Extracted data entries
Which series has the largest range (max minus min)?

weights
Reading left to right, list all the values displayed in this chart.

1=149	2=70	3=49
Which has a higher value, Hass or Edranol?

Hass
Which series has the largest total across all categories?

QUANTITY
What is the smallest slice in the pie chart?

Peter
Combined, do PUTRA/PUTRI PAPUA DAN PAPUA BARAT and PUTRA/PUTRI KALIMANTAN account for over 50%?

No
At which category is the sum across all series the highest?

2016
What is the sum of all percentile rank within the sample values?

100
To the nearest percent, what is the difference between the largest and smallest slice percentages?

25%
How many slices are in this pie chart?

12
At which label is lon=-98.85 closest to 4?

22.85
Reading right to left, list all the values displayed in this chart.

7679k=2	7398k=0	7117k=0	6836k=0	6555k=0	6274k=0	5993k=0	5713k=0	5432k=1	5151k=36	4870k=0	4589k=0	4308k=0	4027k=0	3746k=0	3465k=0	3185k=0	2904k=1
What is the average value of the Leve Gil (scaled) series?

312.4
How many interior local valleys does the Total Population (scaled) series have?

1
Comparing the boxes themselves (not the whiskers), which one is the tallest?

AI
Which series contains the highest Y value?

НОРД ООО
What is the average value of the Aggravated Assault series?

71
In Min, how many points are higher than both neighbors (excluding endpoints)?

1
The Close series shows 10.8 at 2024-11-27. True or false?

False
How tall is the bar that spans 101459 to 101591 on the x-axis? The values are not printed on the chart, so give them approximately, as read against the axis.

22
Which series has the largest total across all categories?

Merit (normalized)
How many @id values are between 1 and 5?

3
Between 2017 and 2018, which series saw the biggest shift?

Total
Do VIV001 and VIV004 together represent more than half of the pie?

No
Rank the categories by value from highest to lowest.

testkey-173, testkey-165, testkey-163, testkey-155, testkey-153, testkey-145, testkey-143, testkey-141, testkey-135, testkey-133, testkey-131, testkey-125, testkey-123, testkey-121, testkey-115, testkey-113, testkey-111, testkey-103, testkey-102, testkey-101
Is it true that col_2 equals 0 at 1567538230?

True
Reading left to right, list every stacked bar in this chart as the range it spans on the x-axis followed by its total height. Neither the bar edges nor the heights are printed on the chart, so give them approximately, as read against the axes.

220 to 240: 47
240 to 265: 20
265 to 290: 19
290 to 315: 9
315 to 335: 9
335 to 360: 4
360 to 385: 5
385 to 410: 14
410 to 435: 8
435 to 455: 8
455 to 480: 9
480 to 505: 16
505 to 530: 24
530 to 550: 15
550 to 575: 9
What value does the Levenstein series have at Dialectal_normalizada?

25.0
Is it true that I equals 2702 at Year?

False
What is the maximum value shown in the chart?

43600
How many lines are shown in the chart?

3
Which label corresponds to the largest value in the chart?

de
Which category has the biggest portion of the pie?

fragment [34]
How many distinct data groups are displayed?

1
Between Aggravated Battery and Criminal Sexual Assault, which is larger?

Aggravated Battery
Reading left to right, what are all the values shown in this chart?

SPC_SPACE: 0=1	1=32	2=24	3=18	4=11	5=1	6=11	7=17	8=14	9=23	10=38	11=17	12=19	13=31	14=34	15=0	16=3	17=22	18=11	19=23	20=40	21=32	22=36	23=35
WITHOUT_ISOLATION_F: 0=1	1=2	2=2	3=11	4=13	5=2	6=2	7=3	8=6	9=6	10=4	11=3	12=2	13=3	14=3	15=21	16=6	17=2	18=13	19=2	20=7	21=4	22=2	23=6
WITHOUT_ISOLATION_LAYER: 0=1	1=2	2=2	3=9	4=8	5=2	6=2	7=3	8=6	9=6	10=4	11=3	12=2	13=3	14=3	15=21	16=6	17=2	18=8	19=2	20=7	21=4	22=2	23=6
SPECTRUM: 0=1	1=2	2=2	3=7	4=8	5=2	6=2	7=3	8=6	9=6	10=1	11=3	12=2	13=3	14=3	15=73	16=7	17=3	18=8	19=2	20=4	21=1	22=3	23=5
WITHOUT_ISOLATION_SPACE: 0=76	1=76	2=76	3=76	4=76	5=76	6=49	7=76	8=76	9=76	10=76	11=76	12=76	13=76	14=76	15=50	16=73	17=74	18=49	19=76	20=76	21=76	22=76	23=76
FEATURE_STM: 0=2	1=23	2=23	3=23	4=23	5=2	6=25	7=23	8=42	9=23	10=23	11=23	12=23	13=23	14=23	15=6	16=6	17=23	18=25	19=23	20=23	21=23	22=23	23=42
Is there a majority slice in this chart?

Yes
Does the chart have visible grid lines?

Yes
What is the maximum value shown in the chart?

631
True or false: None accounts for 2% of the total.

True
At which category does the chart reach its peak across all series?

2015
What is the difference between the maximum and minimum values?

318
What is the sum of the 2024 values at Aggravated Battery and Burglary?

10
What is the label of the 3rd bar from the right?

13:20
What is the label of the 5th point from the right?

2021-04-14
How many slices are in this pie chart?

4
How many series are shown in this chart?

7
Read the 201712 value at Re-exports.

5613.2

| Goal of the exercise |
Edit the records by changing each occurrence of "pie chart" to "donut chart" and keeping everything else identical.

| The answer |
Which series has the largest range (max minus min)?

weights
Reading left to right, list all the values displayed in this chart.

1=149	2=70	3=49
Which has a higher value, Hass or Edranol?

Hass
Which series has the largest total across all categories?

QUANTITY
What is the smallest slice in the donut chart?

Peter
Combined, do PUTRA/PUTRI PAPUA DAN PAPUA BARAT and PUTRA/PUTRI KALIMANTAN account for over 50%?

No
At which category is the sum across all series the highest?

2016
What is the sum of all percentile rank within the sample values?

100
To the nearest percent, what is the difference between the largest and smallest slice percentages?

25%
How many slices are in this donut chart?

12
At which label is lon=-98.85 closest to 4?

22.85
Reading right to left, list all the values displayed in this chart.

7679k=2	7398k=0	7117k=0	6836k=0	6555k=0	6274k=0	5993k=0	5713k=0	5432k=1	5151k=36	4870k=0	4589k=0	4308k=0	4027k=0	3746k=0	3465k=0	3185k=0	2904k=1
What is the average value of the Leve Gil (scaled) series?

312.4
How many interior local valleys does the Total Population (scaled) series have?

1
Comparing the boxes themselves (not the whiskers), which one is the tallest?

AI
Which series contains the highest Y value?

НОРД ООО
What is the average value of the Aggravated Assault series?

71
In Min, how many points are higher than both neighbors (excluding endpoints)?

1
The Close series shows 10.8 at 2024-11-27. True or false?

False
How tall is the bar that spans 101459 to 101591 on the x-axis? The values are not printed on the chart, so give them approximately, as read against the axis.

22
Which series has the largest total across all categories?

Merit (normalized)
How many @id values are between 1 and 5?

3
Between 2017 and 2018, which series saw the biggest shift?

Total
Do VIV001 and VIV004 together represent more than half of the pie?

No
Rank the categories by value from highest to lowest.

testkey-173, testkey-165, testkey-163, testkey-155, testkey-153, testkey-145, testkey-143, testkey-141, testkey-135, testkey-133, testkey-131, testkey-125, testkey-123, testkey-121, testkey-115, testkey-113, testkey-111, testkey-103, testkey-102, testkey-101
Is it true that col_2 equals 0 at 1567538230?

True
Reading left to right, list every stacked bar in this chart as the range it spans on the x-axis followed by its total height. Neither the bar edges nor the heights are printed on the chart, so give them approximately, as read against the axes.

220 to 240: 47
240 to 265: 20
265 to 290: 19
290 to 315: 9
315 to 335: 9
335 to 360: 4
360 to 385: 5
385 to 410: 14
410 to 435: 8
435 to 455: 8
455 to 480: 9
480 to 505: 16
505 to 530: 24
530 to 550: 15
550 to 575: 9
What value does the Levenstein series have at Dialectal_normalizada?

25.0
Is it true that I equals 2702 at Year?

False
What is the maximum value shown in the chart?

43600
How many lines are shown in the chart?

3
Which label corresponds to the largest value in the chart?

de
Which category has the biggest portion of the pie?

fragment [34]
How many distinct data groups are displayed?

1
Between Aggravated Battery and Criminal Sexual Assault, which is larger?

Aggravated Battery
Reading left to right, what are all the values shown in this chart?

SPC_SPACE: 0=1	1=32	2=24	3=18	4=11	5=1	6=11	7=17	8=14	9=23	10=38	11=17	12=19	13=31	14=34	15=0	16=3	17=22	18=11	19=23	20=40	21=32	22=36	23=35
WITHOUT_ISOLATION_F: 0=1	1=2	2=2	3=11	4=13	5=2	6=2	7=3	8=6	9=6	10=4	11=3	12=2	13=3	14=3	15=21	16=6	17=2	18=13	19=2	20=7	21=4	22=2	23=6
WITHOUT_ISOLATION_LAYER: 0=1	1=2	2=2	3=9	4=8	5=2	6=2	7=3	8=6	9=6	10=4	11=3	12=2	13=3	14=3	15=21	16=6	17=2	18=8	19=2	20=7	21=4	22=2	23=6
SPECTRUM: 0=1	1=2	2=2	3=7	4=8	5=2	6=2	7=3	8=6	9=6	10=1	11=3	12=2	13=3	14=3	15=73	16=7	17=3	18=8	19=2	20=4	21=1	22=3	23=5
WITHOUT_ISOLATION_SPACE: 0=76	1=76	2=76	3=76	4=76	5=76	6=49	7=76	8=76	9=76	10=76	11=76	12=76	13=76	14=76	15=50	16=73	17=74	18=49	19=76	20=76	21=76	22=76	23=76
FEATURE_STM: 0=2	1=23	2=23	3=23	4=23	5=2	6=25	7=23	8=42	9=23	10=23	11=23	12=23	13=23	14=23	15=6	16=6	17=23	18=25	19=23	20=23	21=23	22=23	23=42
Is there a majority slice in this chart?

Yes
Does the chart have visible grid lines?

Yes
What is the maximum value shown in the chart?

631
True or false: None accounts for 2% of the total.

True
At which category does the chart reach its peak across all series?

2015
What is the difference between the maximum and minimum values?

318
What is the sum of the 2024 values at Aggravated Battery and Burglary?

10
What is the label of the 3rd bar from the right?

13:20
What is the label of the 5th point from the right?

2021-04-14
How many slices are in this donut chart?

4
How many series are shown in this chart?

7
Read the 201712 value at Re-exports.

5613.2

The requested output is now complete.